# Bellator 39 - Lyman Good Vs. Rick Hawn



## kedbecker (Apr 8, 2011)

a pretty good example of the problem of the scoring system.

the scoring system forces the judges to pick a winner (for each round, and for the whole fight). so it's enough that a fighter would just be a little better than the other to win the round.

and that's what both fighters did. in the second round Rick Hawn took Good down and held him there. did no damage, and didn't try to do a lot either. just focused on keeping him down, winning the round.

in the third round Good was afraid Hawn would pull another take down so he tried playing it very safe, keeping his distance from Hawn, not once risking himself by trying to land big punches.

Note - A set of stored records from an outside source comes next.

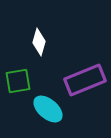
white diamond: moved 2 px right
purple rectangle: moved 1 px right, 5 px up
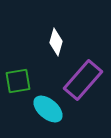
white diamond: moved 17 px right
purple rectangle: moved 2 px left; rotated 27 degrees counterclockwise
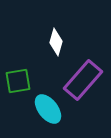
cyan ellipse: rotated 12 degrees clockwise
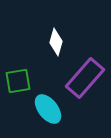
purple rectangle: moved 2 px right, 2 px up
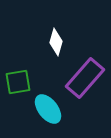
green square: moved 1 px down
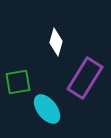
purple rectangle: rotated 9 degrees counterclockwise
cyan ellipse: moved 1 px left
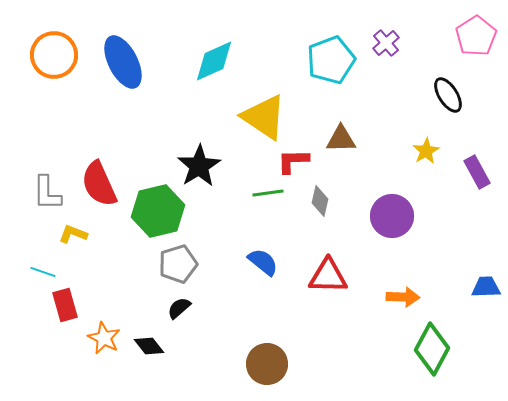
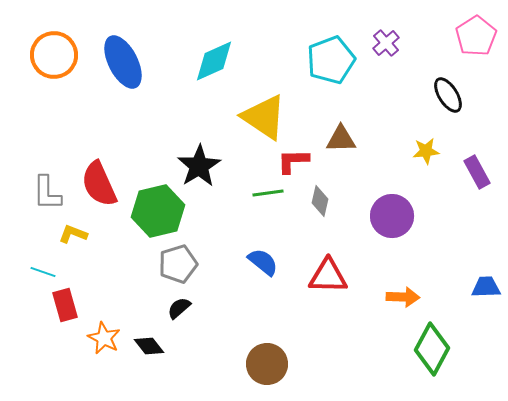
yellow star: rotated 24 degrees clockwise
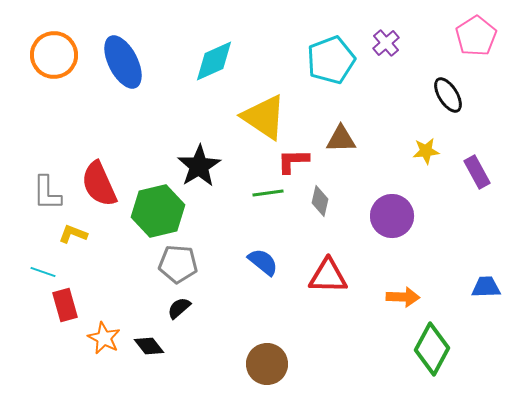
gray pentagon: rotated 21 degrees clockwise
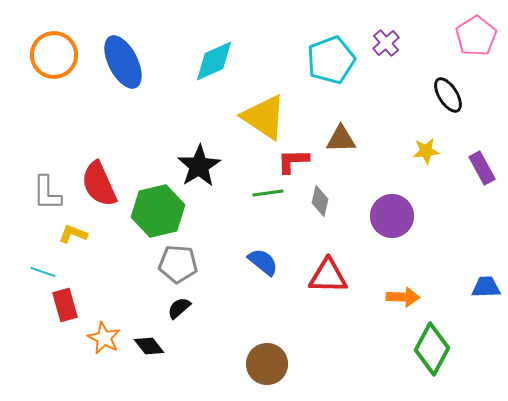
purple rectangle: moved 5 px right, 4 px up
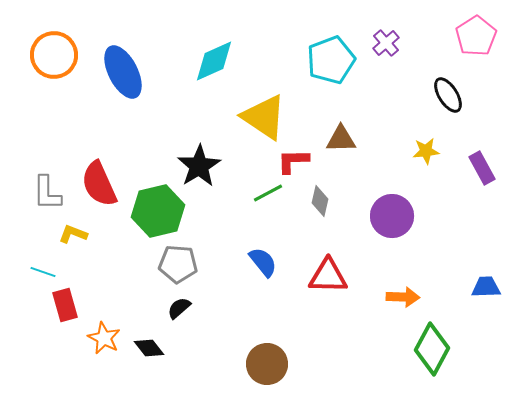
blue ellipse: moved 10 px down
green line: rotated 20 degrees counterclockwise
blue semicircle: rotated 12 degrees clockwise
black diamond: moved 2 px down
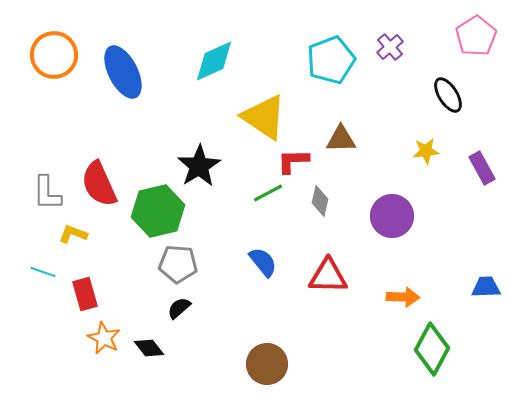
purple cross: moved 4 px right, 4 px down
red rectangle: moved 20 px right, 11 px up
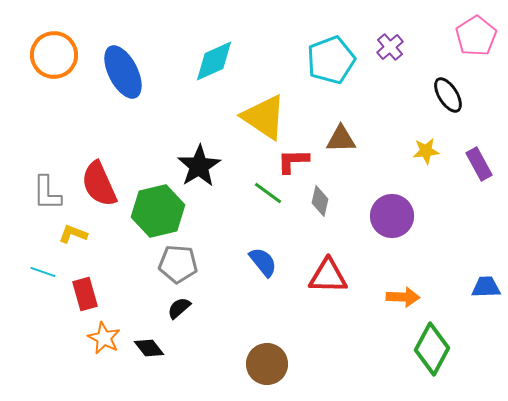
purple rectangle: moved 3 px left, 4 px up
green line: rotated 64 degrees clockwise
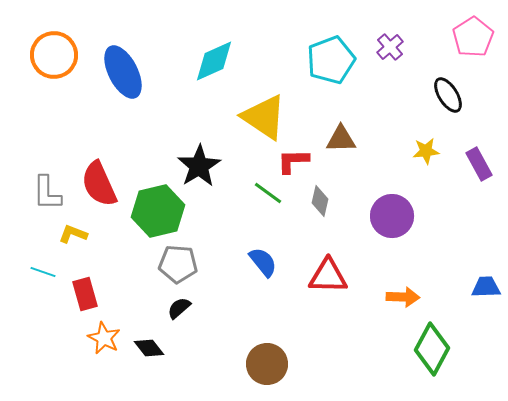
pink pentagon: moved 3 px left, 1 px down
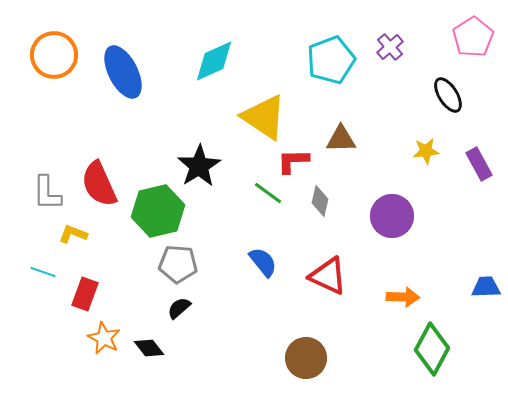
red triangle: rotated 24 degrees clockwise
red rectangle: rotated 36 degrees clockwise
brown circle: moved 39 px right, 6 px up
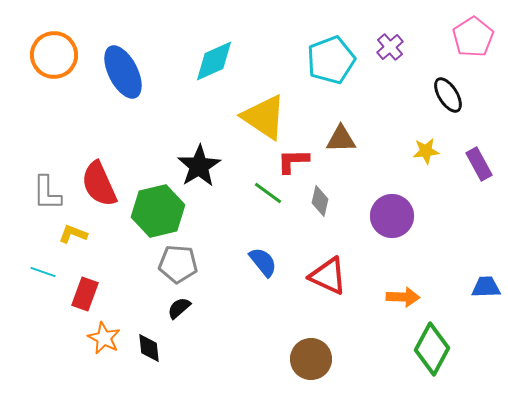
black diamond: rotated 32 degrees clockwise
brown circle: moved 5 px right, 1 px down
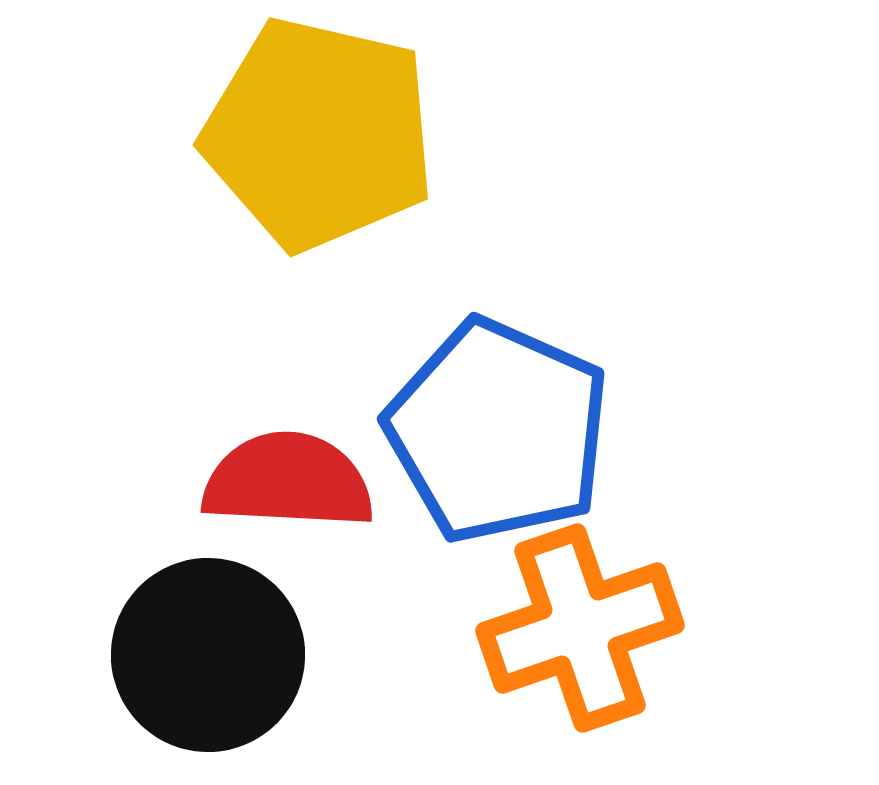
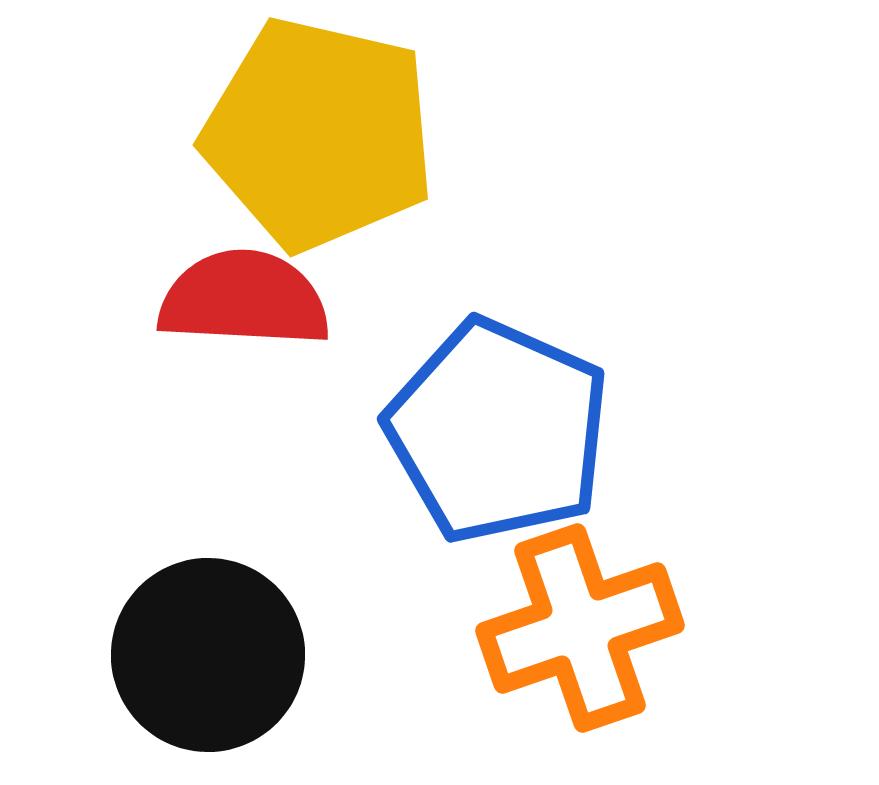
red semicircle: moved 44 px left, 182 px up
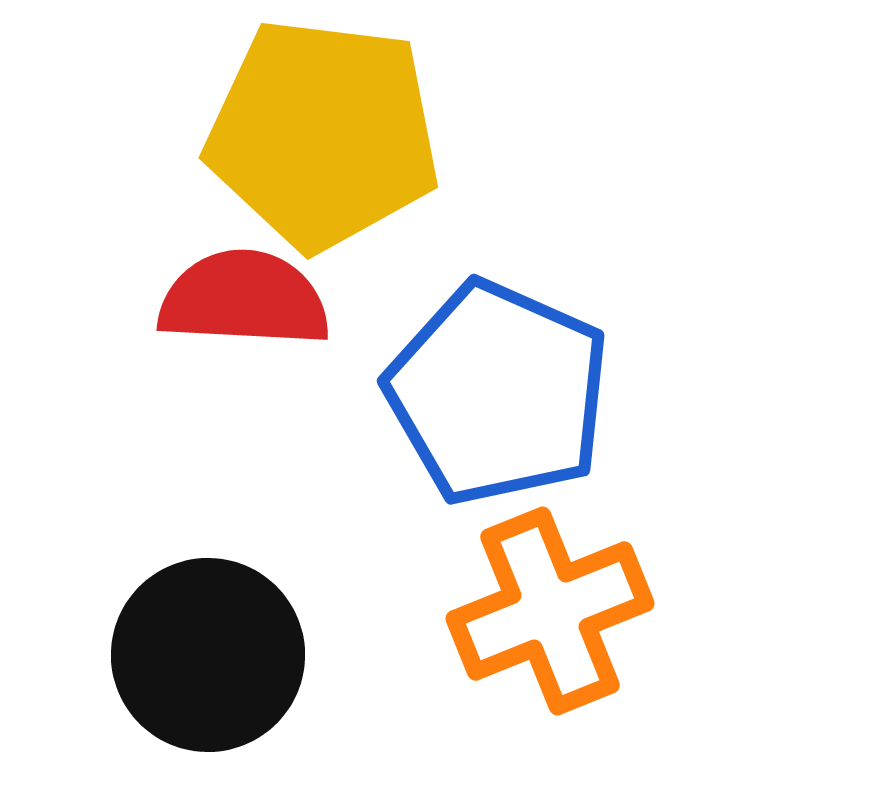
yellow pentagon: moved 4 px right; rotated 6 degrees counterclockwise
blue pentagon: moved 38 px up
orange cross: moved 30 px left, 17 px up; rotated 3 degrees counterclockwise
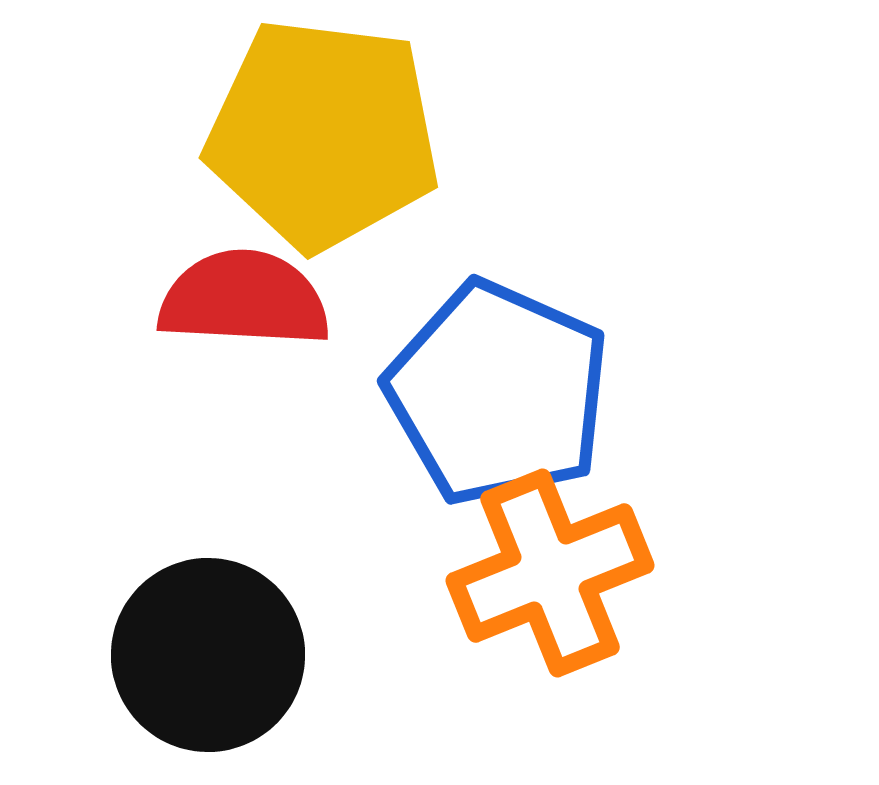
orange cross: moved 38 px up
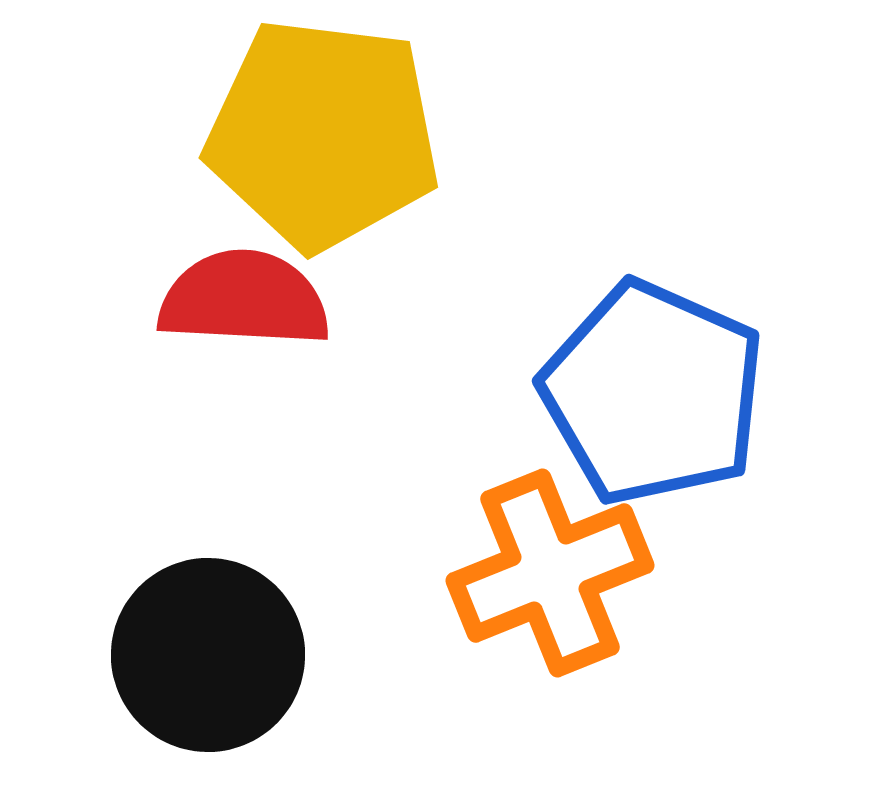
blue pentagon: moved 155 px right
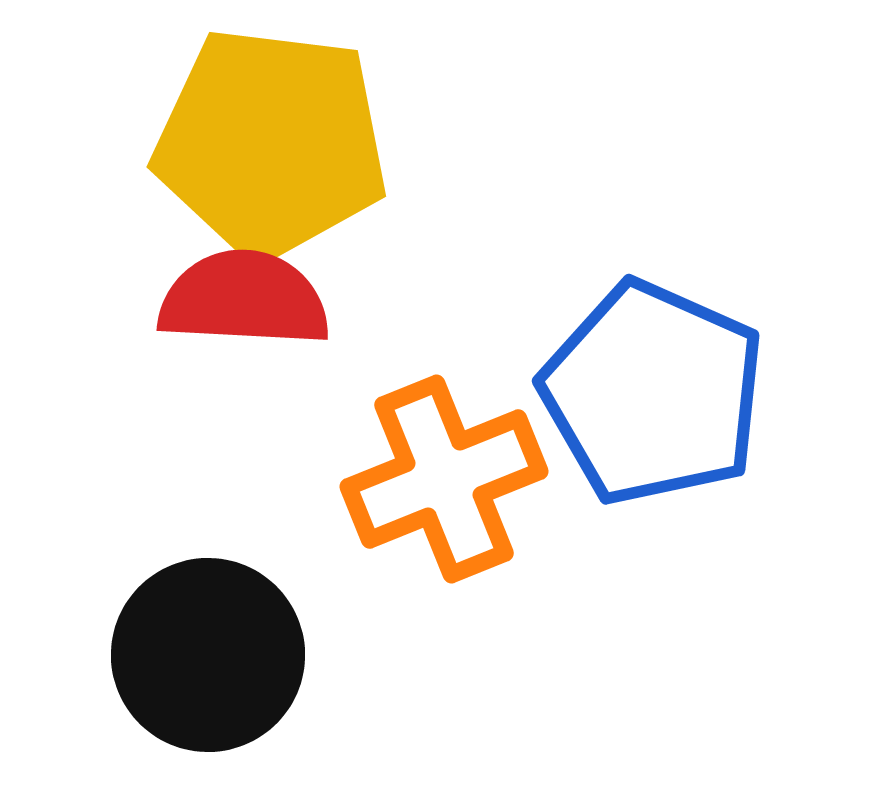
yellow pentagon: moved 52 px left, 9 px down
orange cross: moved 106 px left, 94 px up
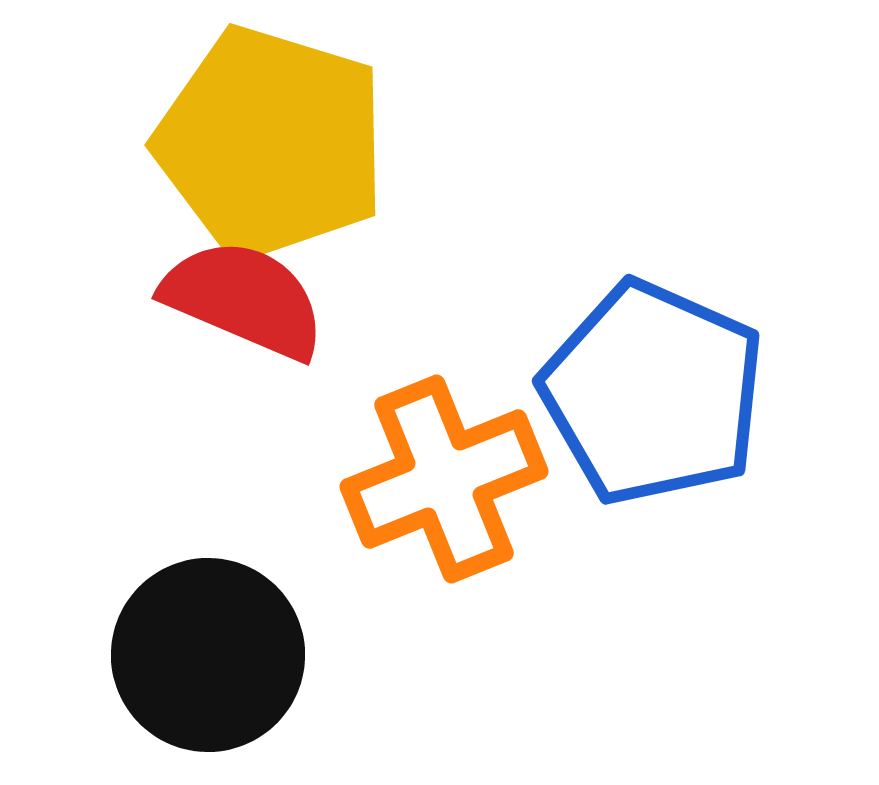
yellow pentagon: rotated 10 degrees clockwise
red semicircle: rotated 20 degrees clockwise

The small punches that he did land did no damage at all, but they scored, and he hoped it would be enough to win the round, and maybe the fight (and one judge scored exactly that so he didn't miscalculate).

so by using the scoring system and focusing on the win both fighters fought a very safe fight not taking chances, not trying to finish, hoping they will score just enough to win, not concentrating or even pursuing damage, making for not a very exciting fight.

one more thing, this fight was an obvious draw (like many fights today because many play this same game of trying to use the scoring system instead of winning conclusively). there was no damage. no control. almost no punches landed. giving this fight to either fighter is missing the truth of this fight. out of a 1000 people probably 500 would give it to each fighter. forcing judges to choose a winner for each round even when there is obviously no winner is not only like promoting a lie. it also promotes boring fights.


----------



## KingJo (Apr 21, 2011)

rick hawn will win the tourney


----------